Extrait fourni —
┄┄┄┄┄┄┄┄┄┄┄┄┄┄┄┄┄┄┄┄

Quelqu’un a écrit " le pape a beaucoup de mal à comprendre que tout ce qui arrive en Europe et aux Etats-Unis ait toujours la priorité sur ce qui se passe ailleurs, au Nigéria, en Irak, en Syrie, au Yémen, où des milliers de gens meurent presque dans l'indifférence ".
Certes nous avons des torts, mais en acceptant d'être l'évêque de Rome, il savait bien qu'il devenait le pasteur d'un troupeau regroupant différentes nationalités, cultures, croyances et je ne vois en quoi nous n'avons pas le droit d'exister au même titre que les autres.

Je ne m'étends pas sur les défauts qu'il nous attribue avec constance pendant les homélies du matin et qui à travers les prêtres visent tous les chrétiens. Pauvreté, mondanité, miséricorde, charité, globalisation, mondialisation, un leitmotiv. Il y a beaucoup à faire mais certains problèmes n'ont pas l'honneur d'attirer son attention, ils sont réservés à sa seule décision

Les membres de la Curie ne sont pas parfaits, rien à redire à cela, que leurs fautes soient plus ou moins graves, c'est certain mais je ne suis pas Mgr Gänswein qui pense que cette envolée brutale, cinglante, lors des vœux à cet organisme, peut être salutaire et inciter à réfléchir pour nous tous, jusqu'au simple fidèle (cf. benoit-et-moi.fr/2015-I/actualites/une-interview-de-mgr-gaenswein).

Je pense que les mises au point en public sont un signe de maladresse. Certaines émises en privé, bien assénées, ont bien plus de chance d'être entendues et écoutées car selon moi elles respectent les personnes, et permettent des échanges qui se révèlent souvent constructifs. Avoir du doigté, ne pas humilier, ne sont pas des signes de faiblesse mais d'intelligence, d'autorité bien gérée sans verser dans l'autoritarisme. Je regrette que le pape ait offert aux médias, qui l’ont beaucoup appréciée, cette sortie aussi maladroite qu’inutile (pensez-donc le pape critique l'Eglise !).

Ce n'est d'ailleurs pas la seule : les lapins, la fessée, le coup de poing en cas de critique de sa mère, il y en aura d'autres. Dans une conversation privée on dit ce qu'on veut, mais lancer de tels propos en sachant fort bien qu'ils vont faire le tour du monde à la vitesse de l'éclair relève pour moi soit de l'inconscience soit du désir d'imposer un style qui ne changera pas, des deux à la fois sans doute.

┄┄┄┄┄┄┄┄┄┄┄┄┄┄┄┄┄┄┄┄

Section des données —
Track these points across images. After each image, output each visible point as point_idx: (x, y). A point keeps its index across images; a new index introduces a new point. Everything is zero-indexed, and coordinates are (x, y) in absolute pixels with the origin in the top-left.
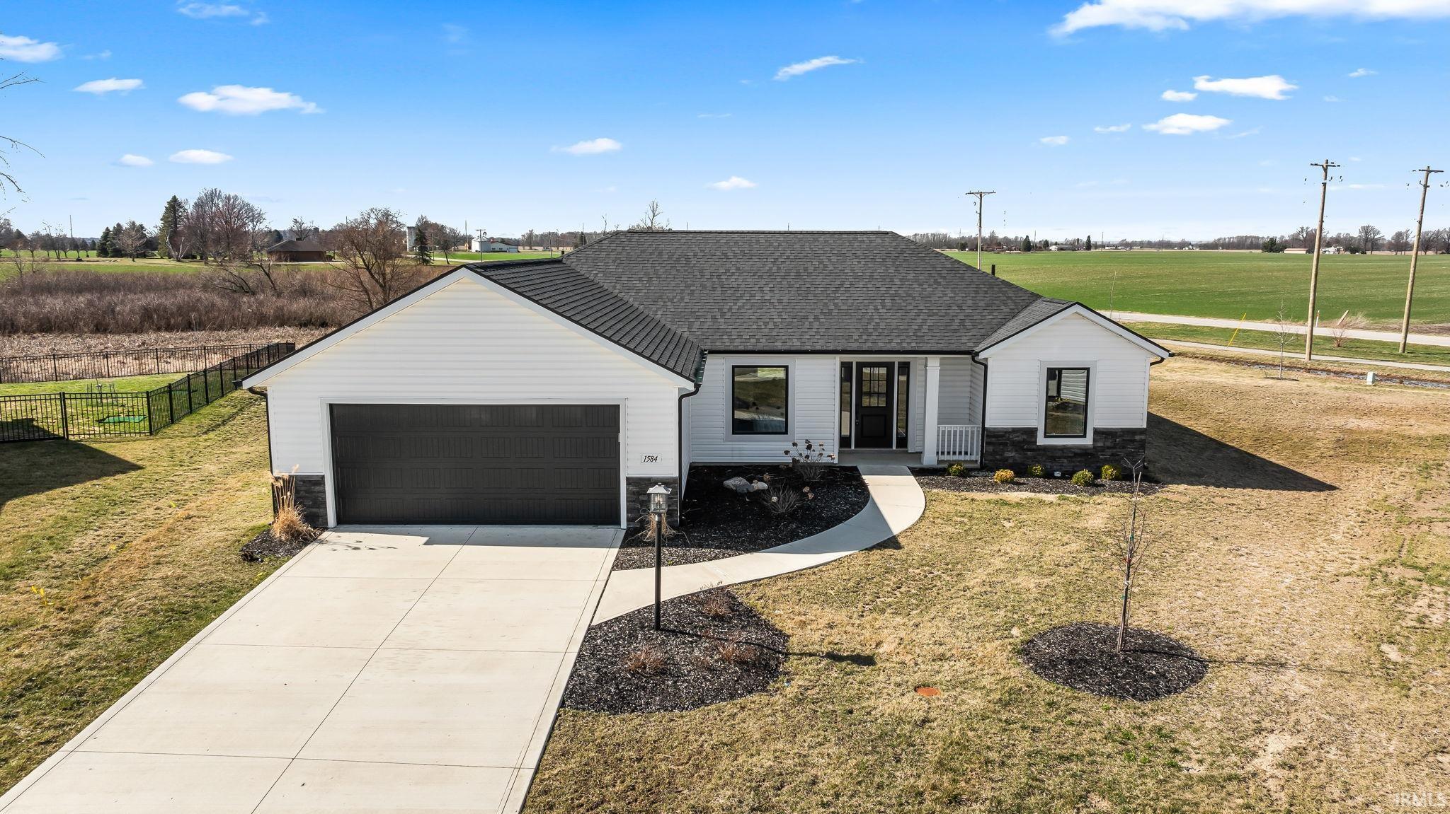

┄┄┄┄┄┄┄┄┄┄┄┄┄┄┄┄┄┄┄┄

Recopiez sans rien changer le passage de l'extrait sur le pape allant de « Quelqu’un a écrit » à « que les autres. ».

Quelqu’un a écrit " le pape a beaucoup de mal à comprendre que tout ce qui arrive en Europe et aux Etats-Unis ait toujours la priorité sur ce qui se passe ailleurs, au Nigéria, en Irak, en Syrie, au Yémen, où des milliers de gens meurent presque dans l'indifférence ".
Certes nous avons des torts, mais en acceptant d'être l'évêque de Rome, il savait bien qu'il devenait le pasteur d'un troupeau regroupant différentes nationalités, cultures, croyances et je ne vois en quoi nous n'avons pas le droit d'exister au même titre que les autres.